The entire listing is to be repeated verbatim.

##### Working data

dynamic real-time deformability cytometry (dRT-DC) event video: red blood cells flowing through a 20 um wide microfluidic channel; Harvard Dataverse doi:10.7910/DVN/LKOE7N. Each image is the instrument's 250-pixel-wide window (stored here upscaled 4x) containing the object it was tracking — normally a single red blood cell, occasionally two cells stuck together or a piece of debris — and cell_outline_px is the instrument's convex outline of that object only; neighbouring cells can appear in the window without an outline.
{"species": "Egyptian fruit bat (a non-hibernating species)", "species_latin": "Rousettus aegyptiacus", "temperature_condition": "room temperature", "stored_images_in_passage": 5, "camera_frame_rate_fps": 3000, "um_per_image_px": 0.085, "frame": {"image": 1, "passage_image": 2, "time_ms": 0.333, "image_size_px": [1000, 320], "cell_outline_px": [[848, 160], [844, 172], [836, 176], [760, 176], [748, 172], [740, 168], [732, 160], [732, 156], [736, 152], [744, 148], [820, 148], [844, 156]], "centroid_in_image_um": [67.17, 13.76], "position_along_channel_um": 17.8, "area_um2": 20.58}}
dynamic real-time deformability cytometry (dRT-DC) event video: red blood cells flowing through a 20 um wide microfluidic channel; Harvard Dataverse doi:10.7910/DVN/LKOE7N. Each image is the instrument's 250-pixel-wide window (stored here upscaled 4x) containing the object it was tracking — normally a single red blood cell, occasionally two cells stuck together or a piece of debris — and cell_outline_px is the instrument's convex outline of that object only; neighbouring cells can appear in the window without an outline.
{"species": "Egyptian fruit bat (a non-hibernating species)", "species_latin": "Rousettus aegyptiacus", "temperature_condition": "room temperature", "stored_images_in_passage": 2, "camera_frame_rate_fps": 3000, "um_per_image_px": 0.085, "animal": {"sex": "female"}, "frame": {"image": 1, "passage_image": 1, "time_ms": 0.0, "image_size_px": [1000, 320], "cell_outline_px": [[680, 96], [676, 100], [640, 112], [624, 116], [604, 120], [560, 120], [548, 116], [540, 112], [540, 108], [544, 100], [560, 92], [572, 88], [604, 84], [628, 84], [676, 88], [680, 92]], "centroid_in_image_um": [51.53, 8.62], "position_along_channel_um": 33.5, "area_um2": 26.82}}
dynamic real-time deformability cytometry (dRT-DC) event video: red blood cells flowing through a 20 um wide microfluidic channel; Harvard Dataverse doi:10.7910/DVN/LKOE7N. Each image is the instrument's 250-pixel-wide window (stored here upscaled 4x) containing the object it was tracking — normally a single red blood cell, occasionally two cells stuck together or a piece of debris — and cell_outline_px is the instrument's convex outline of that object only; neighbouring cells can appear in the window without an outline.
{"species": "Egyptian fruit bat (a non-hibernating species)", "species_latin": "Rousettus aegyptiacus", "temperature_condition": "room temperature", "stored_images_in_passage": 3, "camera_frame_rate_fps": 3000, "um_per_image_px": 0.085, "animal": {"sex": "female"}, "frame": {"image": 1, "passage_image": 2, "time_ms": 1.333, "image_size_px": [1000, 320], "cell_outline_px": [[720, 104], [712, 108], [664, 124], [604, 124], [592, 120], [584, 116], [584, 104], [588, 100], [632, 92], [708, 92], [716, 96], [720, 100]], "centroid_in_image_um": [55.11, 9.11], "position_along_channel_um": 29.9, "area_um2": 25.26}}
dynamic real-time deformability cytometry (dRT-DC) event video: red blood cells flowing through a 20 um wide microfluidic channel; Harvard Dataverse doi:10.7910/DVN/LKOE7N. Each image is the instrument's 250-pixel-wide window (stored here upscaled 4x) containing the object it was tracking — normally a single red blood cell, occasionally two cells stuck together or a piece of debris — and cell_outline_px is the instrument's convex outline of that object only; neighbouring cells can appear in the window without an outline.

##########

- **Answer to this exercise**:
dynamic real-time deformability cytometry (dRT-DC) event video: red blood cells flowing through a 20 um wide microfluidic channel; Harvard Dataverse doi:10.7910/DVN/LKOE7N. Each image is the instrument's 250-pixel-wide window (stored here upscaled 4x) containing the object it was tracking — normally a single red blood cell, occasionally two cells stuck together or a piece of debris — and cell_outline_px is the instrument's convex outline of that object only; neighbouring cells can appear in the window without an outline.
{"species": "Egyptian fruit bat (a non-hibernating species)", "species_latin": "Rousettus aegyptiacus", "temperature_condition": "room temperature", "stored_images_in_passage": 5, "camera_frame_rate_fps": 3000, "um_per_image_px": 0.085, "frame": {"image": 1, "passage_image": 2, "time_ms": 0.333, "image_size_px": [1000, 320], "cell_outline_px": [[848, 160], [844, 172], [836, 176], [760, 176], [748, 172], [740, 168], [732, 160], [732, 156], [736, 152], [744, 148], [820, 148], [844, 156]], "centroid_in_image_um": [67.17, 13.76], "position_along_channel_um": 17.8, "area_um2": 20.58}}
dynamic real-time deformability cytometry (dRT-DC) event video: red blood cells flowing through a 20 um wide microfluidic channel; Harvard Dataverse doi:10.7910/DVN/LKOE7N. Each image is the instrument's 250-pixel-wide window (stored here upscaled 4x) containing the object it was tracking — normally a single red blood cell, occasionally two cells stuck together or a piece of debris — and cell_outline_px is the instrument's convex outline of that object only; neighbouring cells can appear in the window without an outline.
{"species": "Egyptian fruit bat (a non-hibernating species)", "species_latin": "Rousettus aegyptiacus", "temperature_condition": "room temperature", "stored_images_in_passage": 2, "camera_frame_rate_fps": 3000, "um_per_image_px": 0.085, "animal": {"sex": "female"}, "frame": {"image": 1, "passage_image": 1, "time_ms": 0.0, "image_size_px": [1000, 320], "cell_outline_px": [[680, 96], [676, 100], [640, 112], [624, 116], [604, 120], [560, 120], [548, 116], [540, 112], [540, 108], [544, 100], [560, 92], [572, 88], [604, 84], [628, 84], [676, 88], [680, 92]], "centroid_in_image_um": [51.53, 8.62], "position_along_channel_um": 33.5, "area_um2": 26.82}}
dynamic real-time deformability cytometry (dRT-DC) event video: red blood cells flowing through a 20 um wide microfluidic channel; Harvard Dataverse doi:10.7910/DVN/LKOE7N. Each image is the instrument's 250-pixel-wide window (stored here upscaled 4x) containing the object it was tracking — normally a single red blood cell, occasionally two cells stuck together or a piece of debris — and cell_outline_px is the instrument's convex outline of that object only; neighbouring cells can appear in the window without an outline.
{"species": "Egyptian fruit bat (a non-hibernating species)", "species_latin": "Rousettus aegyptiacus", "temperature_condition": "room temperature", "stored_images_in_passage": 3, "camera_frame_rate_fps": 3000, "um_per_image_px": 0.085, "animal": {"sex": "female"}, "frame": {"image": 1, "passage_image": 2, "time_ms": 1.333, "image_size_px": [1000, 320], "cell_outline_px": [[720, 104], [712, 108], [664, 124], [604, 124], [592, 120], [584, 116], [584, 104], [588, 100], [632, 92], [708, 92], [716, 96], [720, 100]], "centroid_in_image_um": [55.11, 9.11], "position_along_channel_um": 29.9, "area_um2": 25.26}}
dynamic real-time deformability cytometry (dRT-DC) event video: red blood cells flowing through a 20 um wide microfluidic channel; Harvard Dataverse doi:10.7910/DVN/LKOE7N. Each image is the instrument's 250-pixel-wide window (stored here upscaled 4x) containing the object it was tracking — normally a single red blood cell, occasionally two cells stuck together or a piece of debris — and cell_outline_px is the instrument's convex outline of that object only; neighbouring cells can appear in the window without an outline.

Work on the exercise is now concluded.